Assigned task:
Output verbatim the lines from the line containing "Violette asked sharply." through the line containing "he answered promptly.", including both.

-- Opening Marker --

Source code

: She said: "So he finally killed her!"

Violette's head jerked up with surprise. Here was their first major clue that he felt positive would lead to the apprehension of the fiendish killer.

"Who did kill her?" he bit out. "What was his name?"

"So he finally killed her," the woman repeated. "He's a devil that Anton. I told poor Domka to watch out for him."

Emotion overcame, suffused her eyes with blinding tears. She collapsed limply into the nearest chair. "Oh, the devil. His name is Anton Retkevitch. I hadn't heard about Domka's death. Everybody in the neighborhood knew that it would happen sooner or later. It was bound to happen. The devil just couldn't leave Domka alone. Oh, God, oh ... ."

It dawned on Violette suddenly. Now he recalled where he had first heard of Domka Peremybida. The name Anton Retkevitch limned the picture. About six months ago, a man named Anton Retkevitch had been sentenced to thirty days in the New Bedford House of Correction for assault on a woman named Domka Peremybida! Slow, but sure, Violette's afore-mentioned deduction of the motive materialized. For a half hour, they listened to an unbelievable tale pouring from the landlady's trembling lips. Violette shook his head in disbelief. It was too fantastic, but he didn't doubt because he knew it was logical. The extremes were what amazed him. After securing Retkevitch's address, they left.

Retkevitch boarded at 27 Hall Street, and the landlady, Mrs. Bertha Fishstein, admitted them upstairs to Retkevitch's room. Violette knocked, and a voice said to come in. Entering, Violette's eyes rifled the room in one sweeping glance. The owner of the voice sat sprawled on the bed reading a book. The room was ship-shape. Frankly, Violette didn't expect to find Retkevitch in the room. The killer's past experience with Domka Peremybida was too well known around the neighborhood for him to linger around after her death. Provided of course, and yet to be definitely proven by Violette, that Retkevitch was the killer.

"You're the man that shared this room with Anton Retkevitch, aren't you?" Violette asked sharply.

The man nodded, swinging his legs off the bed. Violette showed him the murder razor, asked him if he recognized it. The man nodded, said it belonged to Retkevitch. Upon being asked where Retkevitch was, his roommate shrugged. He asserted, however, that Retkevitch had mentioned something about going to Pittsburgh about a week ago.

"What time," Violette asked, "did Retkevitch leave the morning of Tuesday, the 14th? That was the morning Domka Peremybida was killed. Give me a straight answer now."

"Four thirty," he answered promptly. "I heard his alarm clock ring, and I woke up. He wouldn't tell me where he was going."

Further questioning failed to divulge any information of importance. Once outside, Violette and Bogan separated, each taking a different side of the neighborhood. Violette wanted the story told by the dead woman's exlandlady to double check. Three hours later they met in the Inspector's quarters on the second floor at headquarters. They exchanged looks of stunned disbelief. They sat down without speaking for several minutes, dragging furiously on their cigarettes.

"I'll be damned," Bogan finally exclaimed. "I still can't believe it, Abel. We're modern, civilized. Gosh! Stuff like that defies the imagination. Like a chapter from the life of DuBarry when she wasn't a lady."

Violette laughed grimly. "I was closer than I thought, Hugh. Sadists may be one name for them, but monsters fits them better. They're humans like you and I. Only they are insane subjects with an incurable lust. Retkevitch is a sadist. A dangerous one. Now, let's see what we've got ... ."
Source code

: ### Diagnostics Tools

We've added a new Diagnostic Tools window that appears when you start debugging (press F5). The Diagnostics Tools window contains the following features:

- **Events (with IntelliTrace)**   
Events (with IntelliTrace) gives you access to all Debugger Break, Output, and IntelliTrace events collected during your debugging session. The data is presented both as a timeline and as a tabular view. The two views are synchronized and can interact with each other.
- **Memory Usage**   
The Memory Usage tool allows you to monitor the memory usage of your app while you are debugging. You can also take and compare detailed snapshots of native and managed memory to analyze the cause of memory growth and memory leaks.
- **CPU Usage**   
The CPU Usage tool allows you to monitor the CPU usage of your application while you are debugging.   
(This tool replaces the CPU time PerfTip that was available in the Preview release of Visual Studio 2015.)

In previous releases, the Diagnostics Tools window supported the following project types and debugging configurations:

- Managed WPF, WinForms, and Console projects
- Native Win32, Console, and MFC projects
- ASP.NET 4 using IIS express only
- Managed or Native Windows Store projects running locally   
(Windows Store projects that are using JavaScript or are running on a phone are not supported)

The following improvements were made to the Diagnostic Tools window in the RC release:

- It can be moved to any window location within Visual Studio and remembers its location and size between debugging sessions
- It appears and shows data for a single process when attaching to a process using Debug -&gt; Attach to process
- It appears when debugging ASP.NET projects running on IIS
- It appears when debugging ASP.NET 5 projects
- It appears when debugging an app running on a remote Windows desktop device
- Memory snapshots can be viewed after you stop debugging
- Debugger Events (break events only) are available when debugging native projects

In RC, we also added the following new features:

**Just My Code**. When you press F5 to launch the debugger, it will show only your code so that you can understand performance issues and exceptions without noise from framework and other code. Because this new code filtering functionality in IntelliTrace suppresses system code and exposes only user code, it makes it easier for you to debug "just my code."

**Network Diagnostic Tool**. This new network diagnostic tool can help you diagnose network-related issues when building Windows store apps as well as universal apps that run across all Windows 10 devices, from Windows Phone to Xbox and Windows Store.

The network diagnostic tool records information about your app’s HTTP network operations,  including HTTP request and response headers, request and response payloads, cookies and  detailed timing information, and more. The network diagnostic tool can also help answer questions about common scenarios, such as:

-- Closing Marker --

Result of the task:
"You're the man that shared this room with Anton Retkevitch, aren't you?" Violette asked sharply.

The man nodded, swinging his legs off the bed. Violette showed him the murder razor, asked him if he recognized it. The man nodded, said it belonged to Retkevitch. Upon being asked where Retkevitch was, his roommate shrugged. He asserted, however, that Retkevitch had mentioned something about going to Pittsburgh about a week ago.

"What time," Violette asked, "did Retkevitch leave the morning of Tuesday, the 14th? That was the morning Domka Peremybida was killed. Give me a straight answer now."

"Four thirty," he answered promptly. "I heard his alarm clock ring, and I woke up. He wouldn't tell me where he was going."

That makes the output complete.